Sydnor Ryan H, Schriber Stacey M, Kim Charles Yoon
Division of Vascular and Interventional Radiology, Duke University Medical Center, Durham, NC, USA.
Gut Liver. 2014 Sep;8(5):495-9. doi: 10.5009/gnl13204. Epub 2014 Feb 24.
BACKGROUND/AIMS: To determine the prevalence and time-course of t-fastener migration after gastropexy deployment.
We reviewed our procedural database for all percutaneous gastrostomy and gastrojejunostomy tube insertions performed over a 14-month period using a widely accepted t-fastener kit for gastropexy (Kimberly-Clark). Of 201 patients, 71 (41 males, 30 females; mean age, 56 years) underwent subsequent abdominal computed tomography (CT) imaging. The location and associated findings of each t-fastener were retrospectively recorded for each CT scan performed after the tube insertion.
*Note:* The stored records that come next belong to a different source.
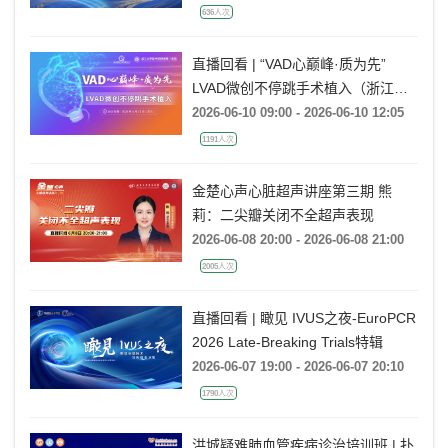
636人次
直播回看 | “VAD心巅峰·质为先”
LVAD微创不停跳手术植入（浙江大
学医学院附属第一医院站）
2026-06-10 09:00 - 2026-06-10 12:05
1191人次
金楚心声心脏超声讲座第三期 熊
莉：二尖瓣关闭不全超声表现
2026-06-08 20:00 - 2026-06-08 21:00
2005人次
直播回看 | 瞰见 IVUS之夜-EuroPCR
2026 Late-Breaking Trials特辑
2026-06-07 19:00 - 2026-06-07 20:10
1790人次
洪城疑难肺血管疾病诊治培训班 | 扑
A total of 153 t-fasteners were deployed during 71 procedures with subsequent CT follow-up. In the short term (within 4 weeks after deployment), 5.1% of the t-fasteners had detached and were no longer present; 59.5% were intraluminal or within the gastric wall; and 35.5% were within the anterior abdominal wall musculature or subcutaneous. In the long term (>3 months), 48.6% of the t-fasteners had detached and were no longer present, 25.0% were intraluminal or within the gastric wall, and 26.4% were within the anterior abdominal wall musculature or subcutaneous. No t-fastener-related complications, such as abscesses, fluid collections, or fistulae, were identified.
Following gastropexy for percutaneous transgastric feeding tube placement, t-fastener migration into the abdominal wall frequently occurred soon after the tube insertion. Therefore, recent t-fastener deployment does not guarantee an intact gastropexy.
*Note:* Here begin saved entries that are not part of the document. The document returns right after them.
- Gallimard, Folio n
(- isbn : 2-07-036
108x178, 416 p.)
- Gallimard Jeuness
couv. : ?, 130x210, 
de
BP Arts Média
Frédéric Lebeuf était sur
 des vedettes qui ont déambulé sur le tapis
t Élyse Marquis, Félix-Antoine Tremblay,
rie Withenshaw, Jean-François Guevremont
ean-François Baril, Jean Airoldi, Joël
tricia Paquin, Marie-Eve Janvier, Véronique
背景/目的:确定胃固定术后T型钉移位的发生率和时间进程。
我们回顾了在14个月期间使用广泛接受的用于胃固定术的T型钉套件(金佰利公司)进行的所有经皮胃造口术和胃空肠造口管插入术的手术数据库。在201例患者中,71例(41例男性,30例女性;平均年龄56岁)接受了后续腹部计算机断层扫描(CT)成像。对置管后进行的每次CT扫描,回顾性记录每个T型钉的位置及相关发现。
在71例接受后续CT随访的手术中,共置入了153个T型钉。短期内(置入后4周内),5.1%的T型钉已脱落且不再存在;59.5%位于管腔内或胃壁内;35.5%位于前腹壁肌肉组织或皮下。长期内(>3个月),48.6%的T型钉已脱落且不再存在,25.0%位于管腔内或胃壁内,26.4%位于前腹壁肌肉组织或皮下。未发现与T型钉相关的并发症,如脓肿、积液或瘘管。
在经皮经胃喂养管置入术行胃固定术后,T型钉在置管后不久经常迁移至腹壁。因此,近期置入T型钉并不能保证胃固定术完整无缺。